Nipping downstairs to John Dee, I got my first exposure to Indian Death-Thrash types Inner Sanctum, whose chunky, belligerently heavy sound proved to be the perfect fit for the more intimate confines of the festival’s second stage. With a sound akin to The Gathering-era Testament (which, by the way, is my favourite Testament album), they delivered a fast-paced and relentlessly fun set of rock-solid grooves and choppy riffs (splashing out with an occasional bluesy solo lick), that got the crowd pumped up and ready for action.
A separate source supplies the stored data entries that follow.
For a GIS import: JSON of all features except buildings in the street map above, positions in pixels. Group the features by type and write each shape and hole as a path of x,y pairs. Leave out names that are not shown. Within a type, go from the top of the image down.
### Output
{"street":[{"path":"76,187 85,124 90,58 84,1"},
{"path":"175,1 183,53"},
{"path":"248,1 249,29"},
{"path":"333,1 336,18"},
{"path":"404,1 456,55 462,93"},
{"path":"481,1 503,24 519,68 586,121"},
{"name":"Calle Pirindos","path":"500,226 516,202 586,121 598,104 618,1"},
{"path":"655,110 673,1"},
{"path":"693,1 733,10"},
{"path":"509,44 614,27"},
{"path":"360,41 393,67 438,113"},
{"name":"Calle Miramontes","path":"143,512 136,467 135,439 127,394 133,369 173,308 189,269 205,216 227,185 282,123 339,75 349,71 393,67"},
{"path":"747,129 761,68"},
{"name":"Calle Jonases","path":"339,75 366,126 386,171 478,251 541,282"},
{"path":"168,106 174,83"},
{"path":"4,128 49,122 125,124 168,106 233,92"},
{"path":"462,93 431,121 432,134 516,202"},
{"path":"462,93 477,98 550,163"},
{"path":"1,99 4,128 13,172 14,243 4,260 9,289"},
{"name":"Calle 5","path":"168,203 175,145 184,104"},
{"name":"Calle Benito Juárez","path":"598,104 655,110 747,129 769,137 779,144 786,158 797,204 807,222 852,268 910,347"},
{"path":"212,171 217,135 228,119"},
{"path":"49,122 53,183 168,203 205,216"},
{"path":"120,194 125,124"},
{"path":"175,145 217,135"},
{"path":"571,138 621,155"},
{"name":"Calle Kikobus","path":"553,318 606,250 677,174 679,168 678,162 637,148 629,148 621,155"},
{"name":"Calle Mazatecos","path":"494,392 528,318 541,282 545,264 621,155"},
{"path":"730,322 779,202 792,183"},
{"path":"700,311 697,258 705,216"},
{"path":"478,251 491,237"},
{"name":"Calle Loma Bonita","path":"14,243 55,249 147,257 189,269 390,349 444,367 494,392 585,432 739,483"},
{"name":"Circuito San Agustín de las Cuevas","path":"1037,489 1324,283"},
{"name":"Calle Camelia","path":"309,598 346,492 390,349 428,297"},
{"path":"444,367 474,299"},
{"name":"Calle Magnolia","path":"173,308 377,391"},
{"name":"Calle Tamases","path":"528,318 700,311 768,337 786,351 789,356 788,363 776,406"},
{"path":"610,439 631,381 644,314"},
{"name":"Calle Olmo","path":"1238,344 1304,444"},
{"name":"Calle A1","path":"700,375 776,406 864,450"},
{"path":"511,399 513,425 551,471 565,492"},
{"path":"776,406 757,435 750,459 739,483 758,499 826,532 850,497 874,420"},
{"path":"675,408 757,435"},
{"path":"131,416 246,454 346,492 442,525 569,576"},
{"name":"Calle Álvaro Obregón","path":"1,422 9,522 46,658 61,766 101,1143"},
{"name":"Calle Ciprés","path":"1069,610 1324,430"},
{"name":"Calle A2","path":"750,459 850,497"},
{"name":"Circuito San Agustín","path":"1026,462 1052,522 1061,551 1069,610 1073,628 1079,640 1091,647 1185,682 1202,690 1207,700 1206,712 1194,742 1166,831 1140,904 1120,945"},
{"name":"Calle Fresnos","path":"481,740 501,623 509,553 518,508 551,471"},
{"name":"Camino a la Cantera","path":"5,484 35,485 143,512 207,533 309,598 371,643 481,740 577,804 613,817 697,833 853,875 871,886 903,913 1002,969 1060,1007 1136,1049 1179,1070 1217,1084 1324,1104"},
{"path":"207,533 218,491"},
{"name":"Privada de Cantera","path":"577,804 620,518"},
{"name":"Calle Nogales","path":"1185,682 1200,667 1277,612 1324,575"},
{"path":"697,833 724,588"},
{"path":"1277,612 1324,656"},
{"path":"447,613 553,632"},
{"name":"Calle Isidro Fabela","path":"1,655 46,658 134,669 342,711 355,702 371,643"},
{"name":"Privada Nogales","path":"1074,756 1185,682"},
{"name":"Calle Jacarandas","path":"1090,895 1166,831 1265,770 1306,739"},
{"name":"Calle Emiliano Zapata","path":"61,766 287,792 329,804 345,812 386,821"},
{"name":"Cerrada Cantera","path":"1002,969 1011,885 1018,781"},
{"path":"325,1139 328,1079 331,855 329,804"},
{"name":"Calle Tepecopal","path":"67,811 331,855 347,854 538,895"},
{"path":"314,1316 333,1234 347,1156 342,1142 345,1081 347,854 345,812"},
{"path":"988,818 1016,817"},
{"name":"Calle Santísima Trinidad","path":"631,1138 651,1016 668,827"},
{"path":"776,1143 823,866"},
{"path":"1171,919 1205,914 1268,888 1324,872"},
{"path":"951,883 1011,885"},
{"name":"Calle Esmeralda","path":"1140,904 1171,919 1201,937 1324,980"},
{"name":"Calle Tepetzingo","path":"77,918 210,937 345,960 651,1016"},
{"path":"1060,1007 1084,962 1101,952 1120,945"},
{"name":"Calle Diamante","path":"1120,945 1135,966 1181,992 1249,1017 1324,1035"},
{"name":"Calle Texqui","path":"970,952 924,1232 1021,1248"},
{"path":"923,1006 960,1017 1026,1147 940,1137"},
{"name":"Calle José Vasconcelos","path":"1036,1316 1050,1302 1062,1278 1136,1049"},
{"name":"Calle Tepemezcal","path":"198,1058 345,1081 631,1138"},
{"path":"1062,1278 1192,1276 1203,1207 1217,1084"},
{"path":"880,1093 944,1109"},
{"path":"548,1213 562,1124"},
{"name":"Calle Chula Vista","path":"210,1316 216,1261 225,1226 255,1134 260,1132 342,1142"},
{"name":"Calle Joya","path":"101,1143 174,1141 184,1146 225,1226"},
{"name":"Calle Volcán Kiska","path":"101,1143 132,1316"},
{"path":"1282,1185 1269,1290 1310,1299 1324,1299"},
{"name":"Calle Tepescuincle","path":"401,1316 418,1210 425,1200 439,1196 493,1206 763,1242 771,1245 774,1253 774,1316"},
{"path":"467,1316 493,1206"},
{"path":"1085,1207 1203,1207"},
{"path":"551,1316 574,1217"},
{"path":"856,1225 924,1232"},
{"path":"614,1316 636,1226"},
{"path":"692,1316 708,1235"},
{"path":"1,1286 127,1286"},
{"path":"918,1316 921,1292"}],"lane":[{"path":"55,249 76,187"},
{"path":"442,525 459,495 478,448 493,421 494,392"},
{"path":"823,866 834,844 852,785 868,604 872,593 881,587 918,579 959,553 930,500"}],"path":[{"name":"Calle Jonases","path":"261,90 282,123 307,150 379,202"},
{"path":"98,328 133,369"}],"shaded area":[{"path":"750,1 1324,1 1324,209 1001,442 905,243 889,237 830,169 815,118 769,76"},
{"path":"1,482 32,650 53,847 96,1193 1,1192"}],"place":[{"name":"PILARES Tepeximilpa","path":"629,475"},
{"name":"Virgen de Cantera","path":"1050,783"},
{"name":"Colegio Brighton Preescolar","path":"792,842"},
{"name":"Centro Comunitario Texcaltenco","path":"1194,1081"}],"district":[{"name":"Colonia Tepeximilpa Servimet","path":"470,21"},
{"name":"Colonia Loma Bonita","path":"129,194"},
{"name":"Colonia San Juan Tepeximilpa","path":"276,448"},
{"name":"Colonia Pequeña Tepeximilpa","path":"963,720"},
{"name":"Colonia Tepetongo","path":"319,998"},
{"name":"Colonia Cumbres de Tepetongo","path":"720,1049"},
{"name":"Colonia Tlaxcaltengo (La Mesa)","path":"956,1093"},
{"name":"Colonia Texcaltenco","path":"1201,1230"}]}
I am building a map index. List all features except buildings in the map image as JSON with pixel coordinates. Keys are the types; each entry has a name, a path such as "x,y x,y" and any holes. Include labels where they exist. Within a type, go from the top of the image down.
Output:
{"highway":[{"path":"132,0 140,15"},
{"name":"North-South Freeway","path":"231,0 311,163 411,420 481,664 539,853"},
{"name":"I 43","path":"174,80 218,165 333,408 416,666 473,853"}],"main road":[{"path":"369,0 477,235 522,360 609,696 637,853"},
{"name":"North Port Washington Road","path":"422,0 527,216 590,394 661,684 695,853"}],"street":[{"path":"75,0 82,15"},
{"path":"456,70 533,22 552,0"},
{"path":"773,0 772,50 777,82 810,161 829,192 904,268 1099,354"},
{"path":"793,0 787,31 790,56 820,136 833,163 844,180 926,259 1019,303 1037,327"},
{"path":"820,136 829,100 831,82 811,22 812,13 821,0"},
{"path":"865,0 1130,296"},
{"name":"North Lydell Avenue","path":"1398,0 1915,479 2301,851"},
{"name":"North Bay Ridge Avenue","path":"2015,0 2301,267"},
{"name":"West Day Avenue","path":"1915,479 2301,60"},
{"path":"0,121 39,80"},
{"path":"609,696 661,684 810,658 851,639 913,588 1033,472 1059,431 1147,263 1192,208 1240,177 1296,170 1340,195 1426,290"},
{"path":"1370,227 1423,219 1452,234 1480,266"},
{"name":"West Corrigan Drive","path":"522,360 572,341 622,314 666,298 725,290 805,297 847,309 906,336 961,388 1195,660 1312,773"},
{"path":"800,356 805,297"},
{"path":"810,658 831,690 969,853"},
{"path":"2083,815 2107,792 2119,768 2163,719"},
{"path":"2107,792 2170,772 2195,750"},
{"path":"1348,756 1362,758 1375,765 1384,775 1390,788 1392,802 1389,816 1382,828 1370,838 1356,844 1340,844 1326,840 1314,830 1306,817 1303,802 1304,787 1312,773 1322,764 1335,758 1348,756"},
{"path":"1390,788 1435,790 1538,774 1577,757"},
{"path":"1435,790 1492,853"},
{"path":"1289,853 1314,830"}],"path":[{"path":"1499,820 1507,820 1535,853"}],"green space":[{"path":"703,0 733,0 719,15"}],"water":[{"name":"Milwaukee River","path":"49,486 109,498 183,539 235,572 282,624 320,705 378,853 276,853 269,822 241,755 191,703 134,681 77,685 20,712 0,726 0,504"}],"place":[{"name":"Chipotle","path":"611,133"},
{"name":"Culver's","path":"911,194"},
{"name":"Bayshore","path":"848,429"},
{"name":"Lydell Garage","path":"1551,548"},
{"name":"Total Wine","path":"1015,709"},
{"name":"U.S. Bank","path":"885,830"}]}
I’ll admit, it’s a relatively familiar sound they’re dealing in, but it’s hard to care so much when it’s delivered with this level of power and conviction.
Septic Flesh (it’ll always be two words to me, dammit!) were up next on the main stage, and unfortunately offered up the night’s one and only disappointment. The band’s live set was dominated (perhaps unsurprisingly) by the pre-recorded orchestration and overpowering (and, truth be told, more than a little artificial) drum sound, with the guitars relegated mainly to background noise and a bass-tone that was practically non-existent. Indeed, band frontman Spiros Antoniou seemed far more interested in posing to show off his nifty necromonger outfit than, you know, actually playing his bass, and by halfway through the set his constant rock star preening was starting to get downright embarrassing.
It did seem a bit like I was in the minority though, as the crowd seemed to eat up their bland brand of Hammer Horror metal. Still, it left me absolutely cold, and reminded me of the musical equivalent of a Michael Bay cgi extravaganza – all style and no substance.
1349’s latest album is called Massive Cauldron of Chaos and that’s exactly what they delivered, a massive, boiling cauldron of pitch-black hatred that completely washed away any remaining sour taste left by their predecessors in waves of obsidian fire and fury. And I do mean fire, with some blazing pyrotechnics punctuating the aural hellfire with some more physical heat.
Oh, and did I mention that the band (accompanied by Destructhor of Myrkskog on second guitar) played the entirety of M.C.o.C. from start to finish to end their set?
The night’s headliners, however, took things even further, with a set as grandiose and ostentatious as any you might come to mention, wreathed in smoke and flame. Of course, this pomp and pageantry would be meaningless without the songs to back it up. And boy, do Behemoth have the songs to back it up. Dropping in material from 1999’s Satanica (“Decade of Therion”), Thelema 6 (“Christians to the Lions”), and many more (“As Above, So Below” from Zos KiaCultus being a personal favourite), into a set heavily focussed on recent masterpiece The Satanist, the quartet made damn sure to touch on all the aspects of their sound, with Nergal’s seductive charisma and irrepressible energy making him both prophet and preacher to the assembled throng.